Spinoza, Traité théologico-politique, in Œuvres, T. II, Paris, Garnier-Flammarion, 1965, pp. 267-268.

Texte 9

On a beau vouloir confondre l’indépendance et la liberté, ces deux choses sont si différentes que même elles s’excluent mutuellement.
Quand chacun fait ce qu’il lui plaît, on fait souvent ce qui déplaît à d’autres, et cela ne s’appelle pas un état libre. La liberté consiste moins à faire sa volonté qu’à n’être pas soumis à celle d’autrui ; elle consiste encore à ne pas soumettre la volonté  d’autrui à la nôtre. Quiconque est maître ne peut être libre, et régner c’est obéir.  Vos Magistrats savent cela mieux que personne, eux qui comme Othon n’omettent rien de servile pour commander. Je ne connais de volonté vraiment libre que celle à laquelle nul n’a d’opposer de résistance. Dans la liberté commune nul n’a le droit de faire ce que la liberté d’un autre lui interdit, et la vraie liberté n’est jamais destructive d’elle-même.
Ainsi la sans la justice est une véritable contradiction ; car comme q’on s’y prenne tout gêne dans l’exécution d’une volonté désordonnée. 
Il n’y a donc point de liberté sans Lois, ni où quelque un est au-dessus des Lois : dans l’état même de nature l’homme n’est libre qu’à la faveur de la Lois naturelle qui commande à tous. Un peuple libre obéit, mais il ne sert pas ; il a des chefs et non pas des maîtres ; il obéit aux Lois, mais il n’obéit qu’aux Lois  et c’est par la force des Lois qu’il n’obéit pas aux hommes. (…) Un peuple est libre, quelque forme qu’ai son Gouvernement, quand dans celui qui gouverne il ne voit point l’homme, mais l’organe de la loi.
Rousseau, Lettres écrites de la Montagne. In œuvre, tome III,
Bibliothèque de la Pléiade, Ed. Gallimard, p 841

 Texte 10

Le but final de l’instauration d’un régime politique n’est pas la domination ni la répression des hommes, ni leur soumission au joug d’un autre (…) Le but poursuivi ne saurait être de transformer des hommes raisonnables en bêtes ou en automates ! Ce qu’on a voulu leur donner, c’est, bien plutôt, la pleine latitude de s’acquitter dans une sécurité parfaite des fonctions de leurs corps et de leur esprit.

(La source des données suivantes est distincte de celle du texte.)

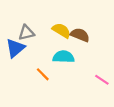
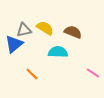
yellow semicircle: (61, 30) -> (45, 28), moved
orange line: (43, 74) -> (32, 74), moved

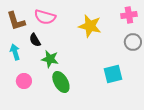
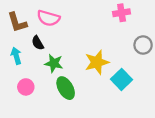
pink cross: (129, 15) -> (122, 13), moved
yellow star: (90, 26) -> (97, 62), moved, turned -30
cyan square: (113, 74) -> (122, 79), turned -30

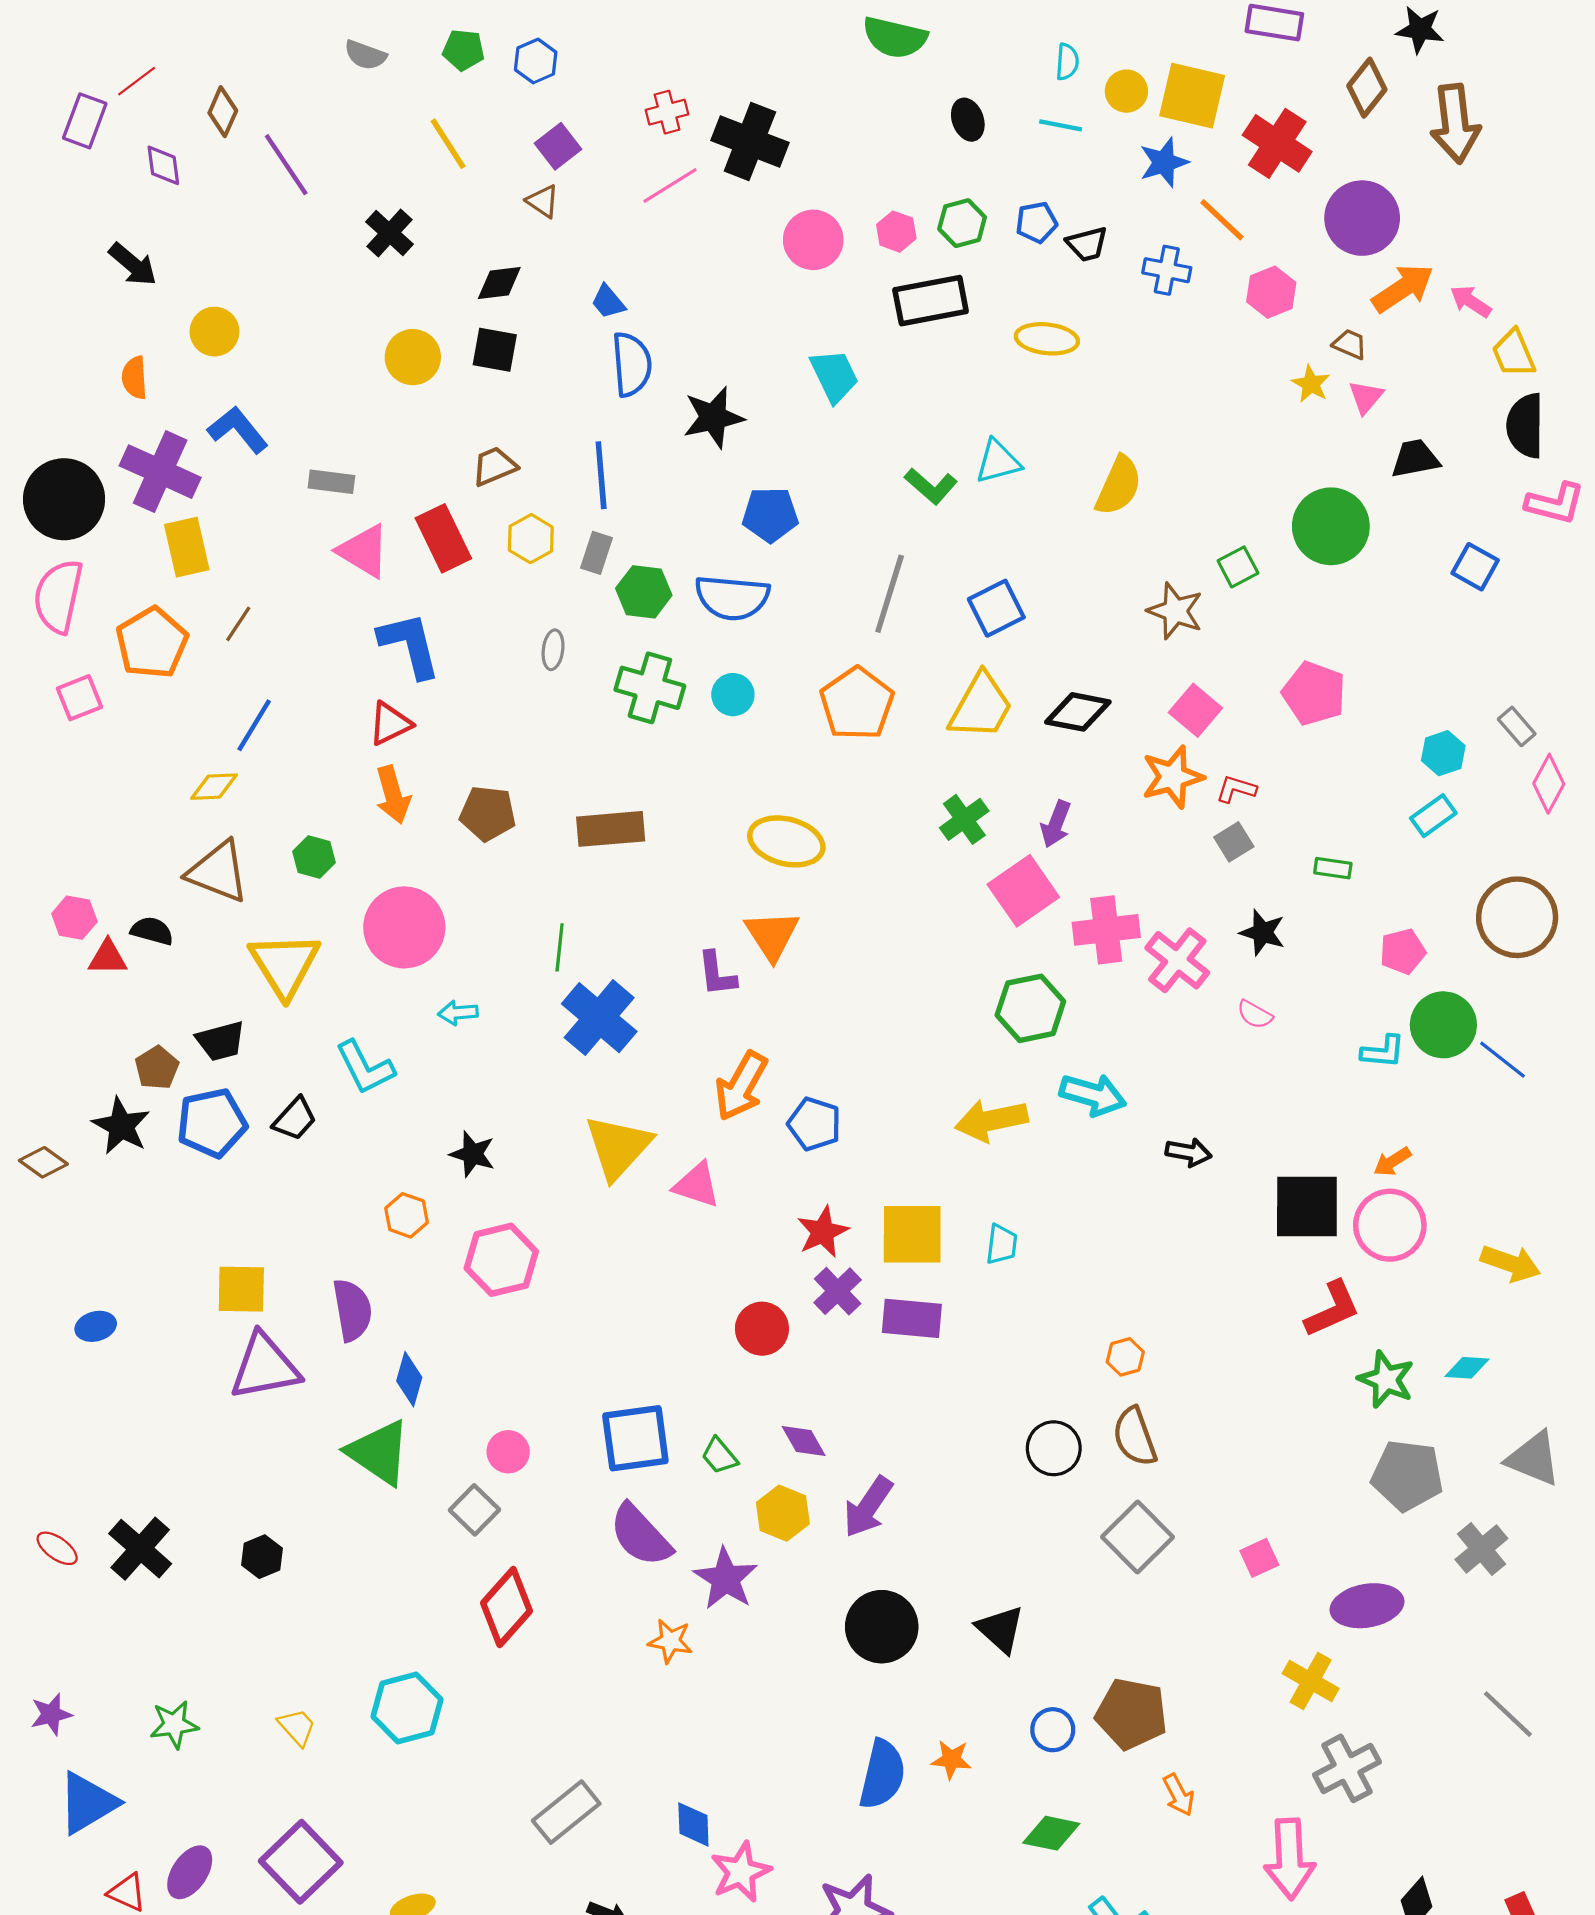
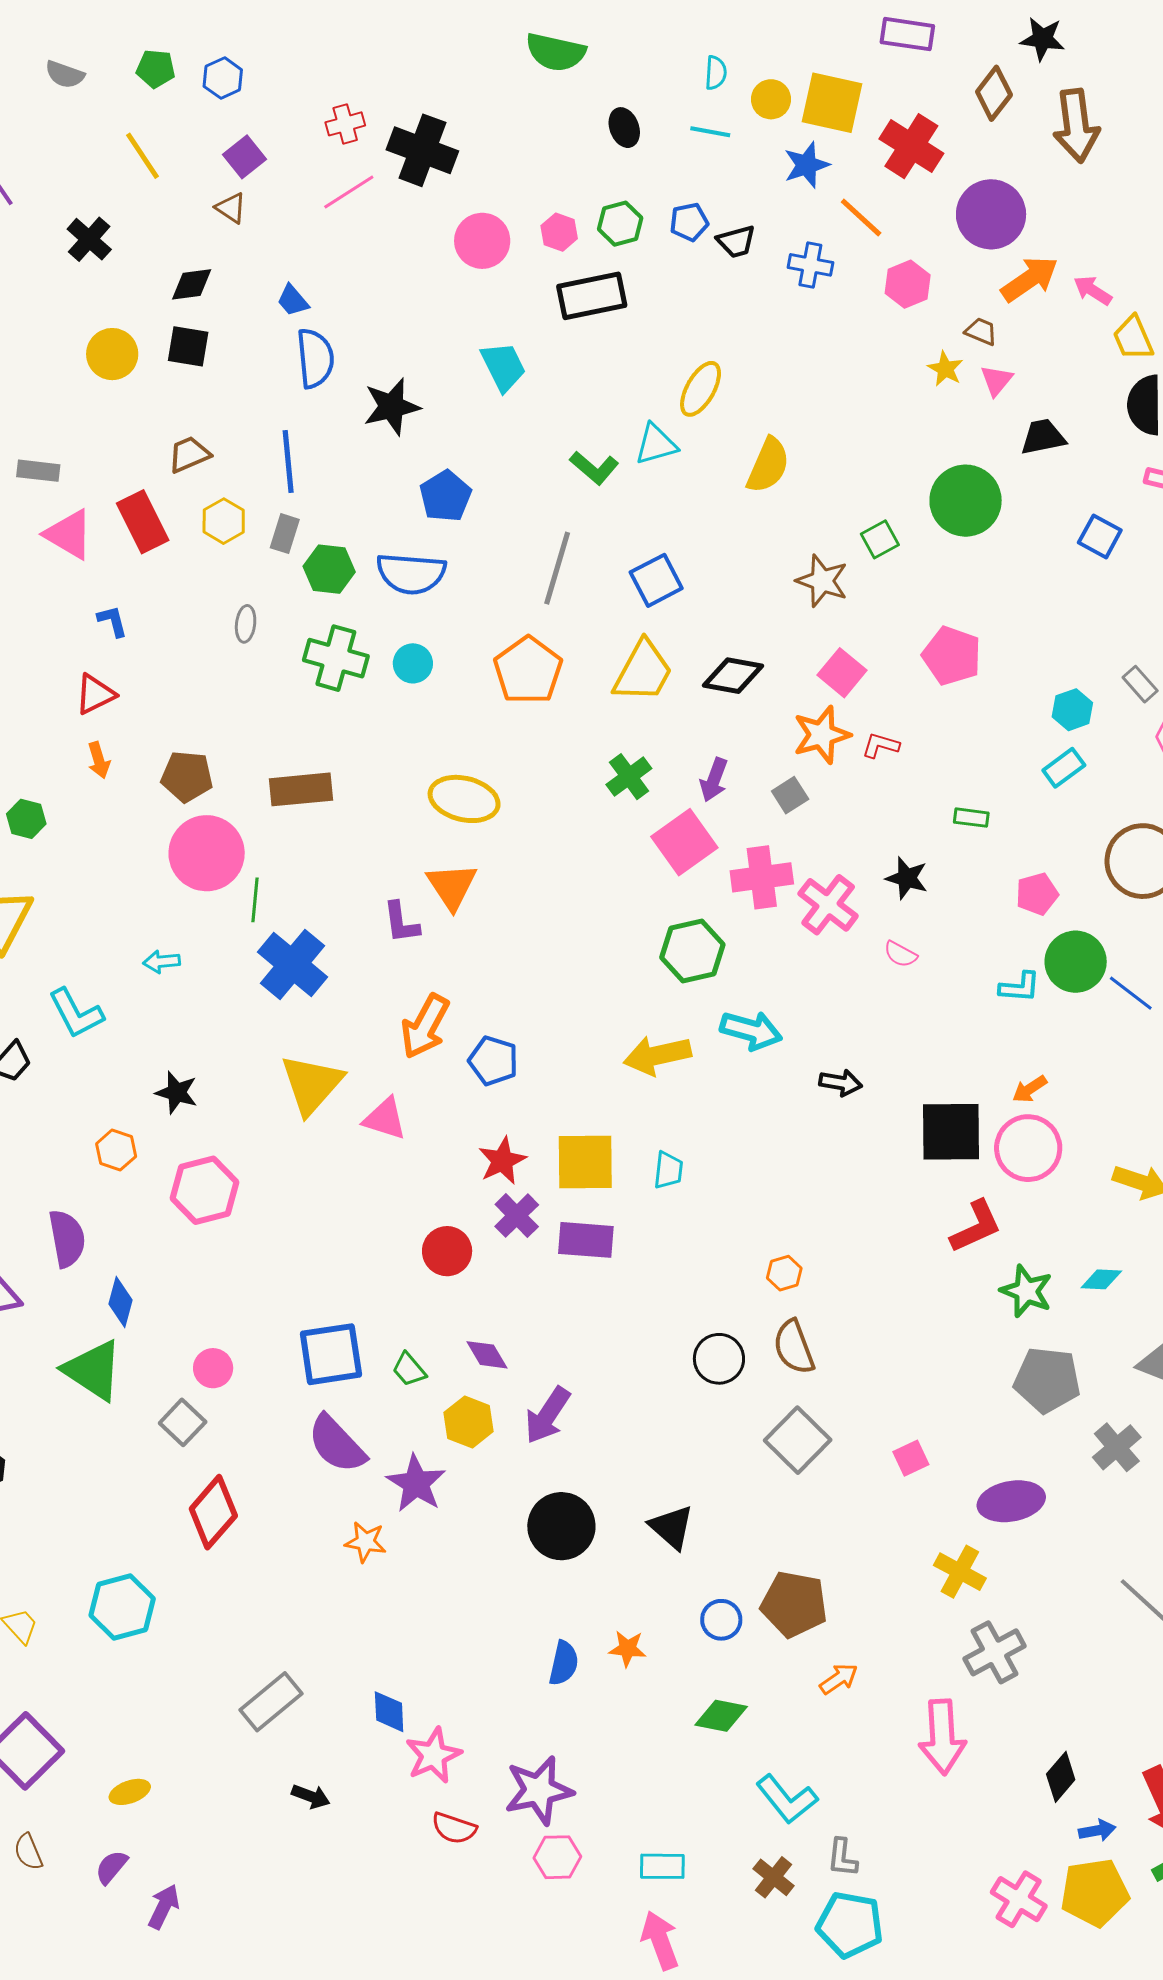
yellow ellipse: (1047, 339) -> (701, 389), moved, turned -66
blue pentagon: (770, 515) -> (445, 496), turned -30
blue L-shape: (410, 645) -> (113, 621), size x0.5
orange arrow: (393, 795) -> (99, 760), size x0.7
gray square: (1234, 842) -> (790, 795), moved
pink circle: (404, 927) -> (207, 853), moved
blue semicircle: (882, 1774) -> (564, 1663), size x0.7
orange arrow: (1179, 1795) -> (839, 1679), turned -96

Après quoi, ils seront en mesure de raisonner plus librement, ils ne s’affronteront plus avec les armes de la haine, de la colère, de la ruse et ils se traiteront mutuellement sans injustice. Bref, le but de l’organisation en société, c’est la liberté !
Baruch Spinoza,Traité des autorités théoriques et politiques,
Chap. XX, trad. M. France, Gallimard, La Pléade, p. 95.

Texte 11

Extrait de la Déclaration des Droits de l’homme et du citoyen du 26 Août 1789


 Article 1
Les hommes naissent et demeurent libres et égaux en droits. Les distinctions sociales ne peuvent être fondées que sur l’utilité commune.

Article 2
Le but de toute association politique est la conservation des droits naturels et imprescriptibles de l’homme. Ces droits sont la liberté, la propriété, la sûreté, et la résistance à l’oppression.

Article 3
Le principe de toute souveraineté réside essentiellement dans la nation. Nul corps, nul individu ne peut exercer d’autorité qui n’en émane expressément.

Article 4
 La liberté consiste à pouvoir faire tout ce qui ne nuit pas à autrui. Ainsi, l’exercice des droits naturel de chaque homme n’a de bornes que celles qui assurent aux autres membres de la société la jouissance de ces mêmes droits. Ces bornes ne peuvent être déterminées que par la loi.

Article 5
La loi n’a le droit de défendre que les actions nuisibles à la société. Tout ce qui n’est pas défendu par la loi ne peut être empêché, et nul ne peut être contraint à faire ce qu’elle n’ordonne pas.

Article 10
Nul ne doit être inquiété pour ses opinions, même religieuses, pourvu que leur manifestation ne trouble pas l’ordre public établi par la loi.

Article 11
La libre communication des pensées et des opinions est un des droit les plus précieux de l’homme : tout citoyen peut donc parler, écrire, imprimer librement, sauf à répondre de l’abus de cette liberté dans les cas déterminés par la loi.

Article 12
La garantie des droits de l’homme et du citoyen nécessite une force publique : cette force est donc instituée pour l’avantage de tous, et non pour l’utilité particulière de ceux auxquels elle est confiée.

 

Texte 12

(…) Si nous prenons le mot de liberté en son sens propre de liberté corporelle, c’est-à-dire de n’être ni enchaîné ni emprisonné, il serait tout à fait absurde de la part des hommes, de crier, comme ils le font pour obtenir cette liberté dont ils jouissent si manifestement. D’autre part, si nous entendons par liberté le fait d’être soustrait aux lois, il n’est pas moins absurde, de la part des hommes, de réclamer comme ils le font cette liberté qui permettrait à tous les autres hommes de se rendre maîtres de leurs vies. Et cependant, aussi absurde que ce soit, c’est bien ce qu’ils réclament ; ne sachant pas que les lois  sont sans pouvoir pour les protéger s’il n’est pas un glaive entre les mains d’un homme (ou de plusieurs) pour faire exécuter ces lois. La liberté des sujets ne résident par conséquent que dans les choses, qu’en règlementant leurs actions le souverain a passées sous silence, par exemple la liberté d’acheter, de vendre, et de conclure d’autres contrats avec les autres ; de choisir leur résidence, leur genre de nourriture, leur métier, d’éduquer leurs enfants comme ils le jugent convenables (…).
 Hobbes, Leviathan, trad. Tricaud, Ed. Sirey, 1971, p224.